Let me give you some examples (you may recognize a few!):

1. 6x a week or never at all.

What it sounds like:
“I’ve been thinking about starting an exercise regimen, but when I start, I want to make sure I can go all in and dedicate myself to it, which I just can’t do right now because I’m going through a really busy phase at work.”

A whole year passes by and you never find the time to start exercising.

2. Eat ‘perfectly’ or keep the floodgates open.

What it sounds like:
“I tried waking up at 5am to measure out and prepare my 5 meals a day for a couple of weeks, but I just got so tired of waking up early and eating boiled chicken everyday. Healthy eating just isn’t for me.”

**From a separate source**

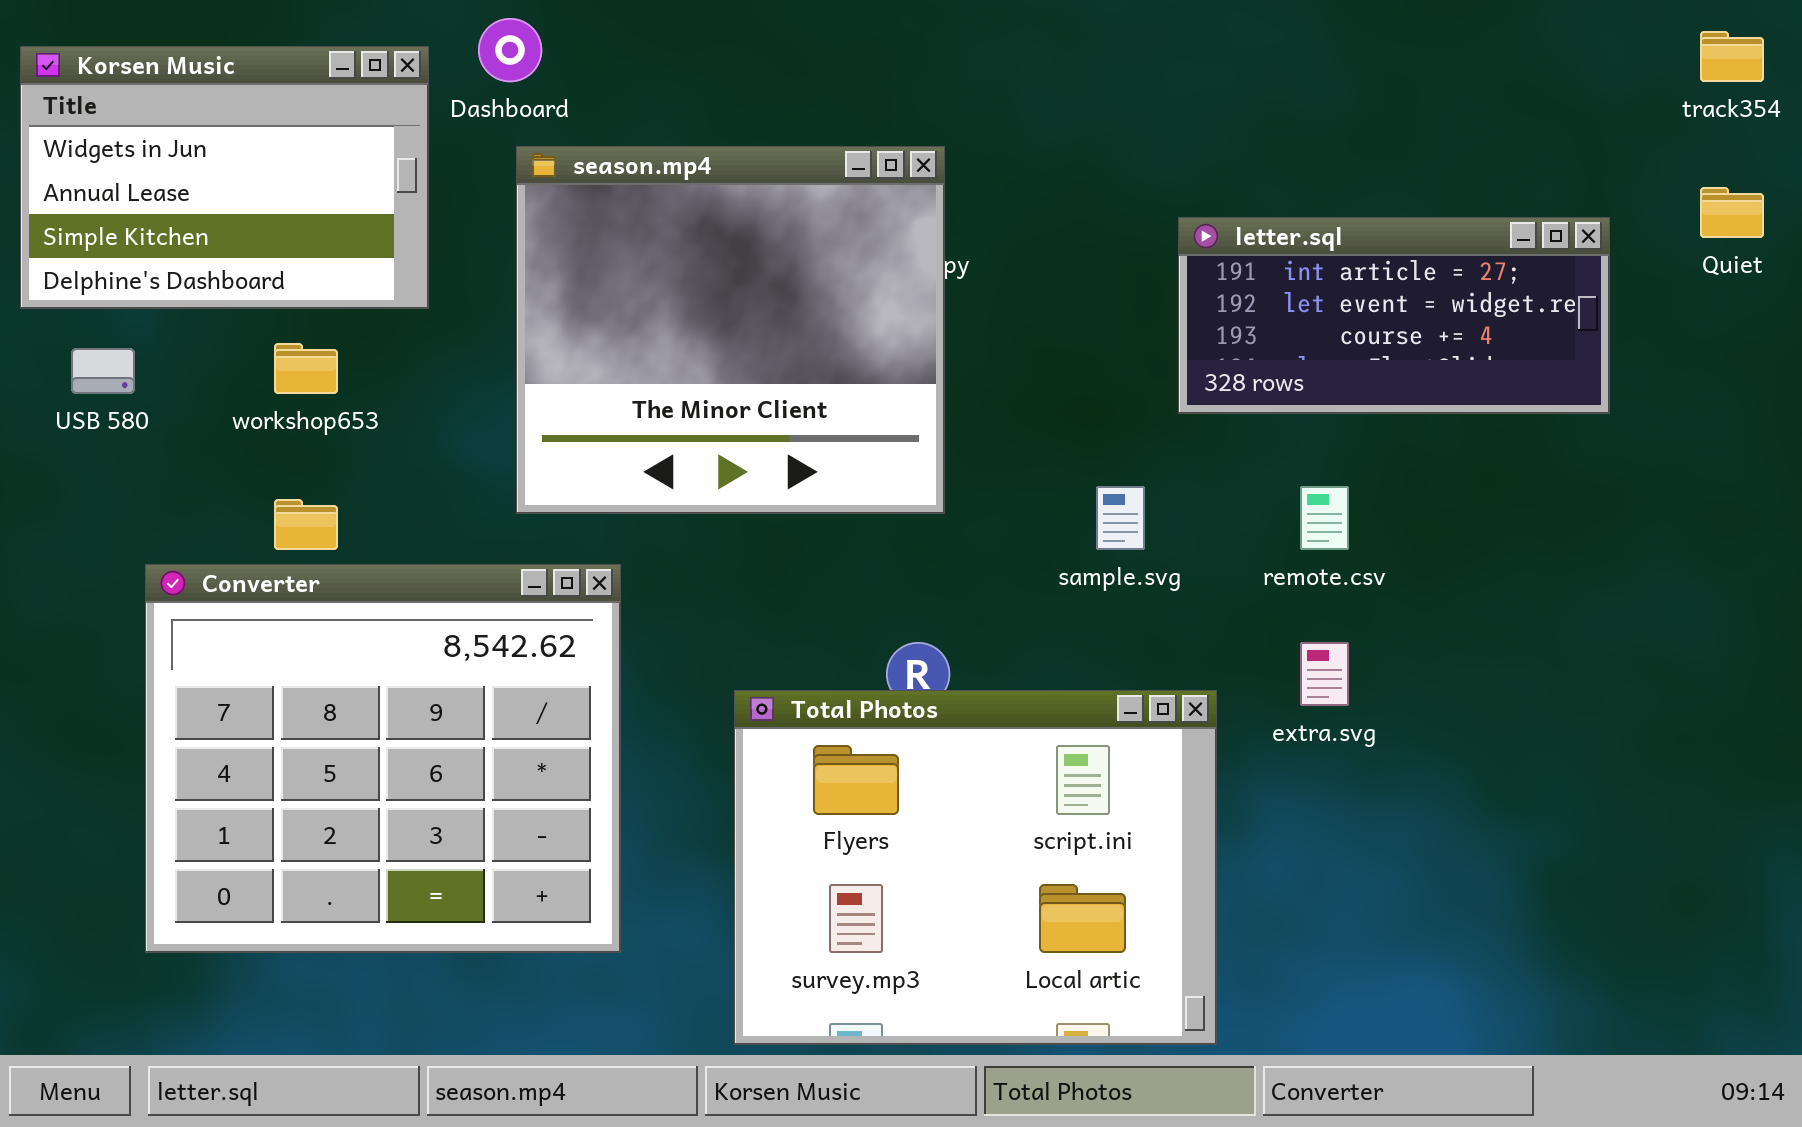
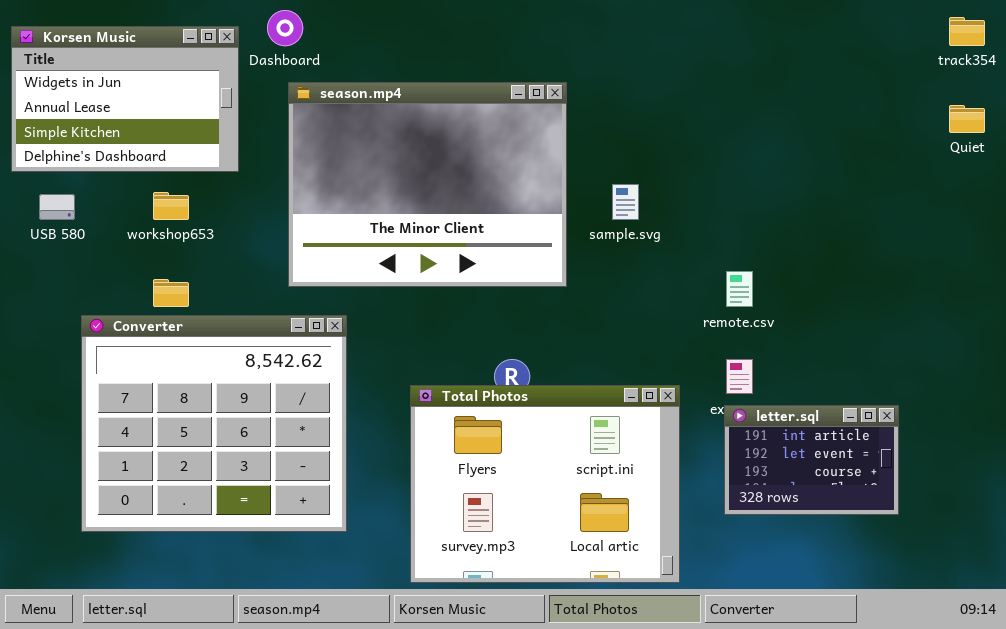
season.mp4: [516,146,945,514] -> [288,82,567,287], resized
letter.sql: [1178,217,1610,414] -> [724,405,899,515], moved, resized
sample.svg: [1096,486,1145,550] -> [612,184,639,220], moved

Instead of trying to get whole, natural foods in whenever you can, you simply eat whatever you want, whenever you want, in gluttonous quantities.

3. Get extremely restrictive with your food.

What it sounds like:
“I’m trying to get fit, so I’m only letting myself eat 1,000 calories a day. I’m hoping to lose 30 pounds by June.”

You expose yourself to things like fatigue, brain fog, low energy levels and poor performance. You may also risk messing with your body’s natural cycles and metabolism.

4. Maximum exertion, every single time.

What it sounds like:
“No pain, no gain! I push until I want to throw up at every session! That’s the only way to work out and the only way I’m going to get results!”

You expose yourself to things like fatigue, brain fog and poor performance. You also increase your risk of getting injured unnecessarily.


I could go on, but you get the point, right? “All or nothing” usually isn’t the best approach for busy people. To actually make exercise and healthy eating work for you, you need to put in consistent effort over a pretty long period of time, so you need to figure out how to make your habits last.

The key takeaway here, if it’s not yet obvious to you, is this:

An exercise schedule or eating regimen that’s ‘good enough’ – i.e. something that fits into your lifestyle and is enjoyable and sustainable (and thus conducive to getting results) – is far better than any (theoretically) ‘perfect’ option that you’ll likely end up hating and giving up after a few weeks.

Sometimes, you’re not going to be able to make it to the gym. Sometimes, you’ll just be too lazy. Sometimes, you’ll drink too many beers and regret it the next day. And that’s all ok. In fact, it’s part of the journey. Awareness and consistency, above all else, are key. Try to get it right 80% of the time, and when you can’t, don’t stress out about it and jump off the wagon head-first. Just show up the next day and keep working towards your 80%.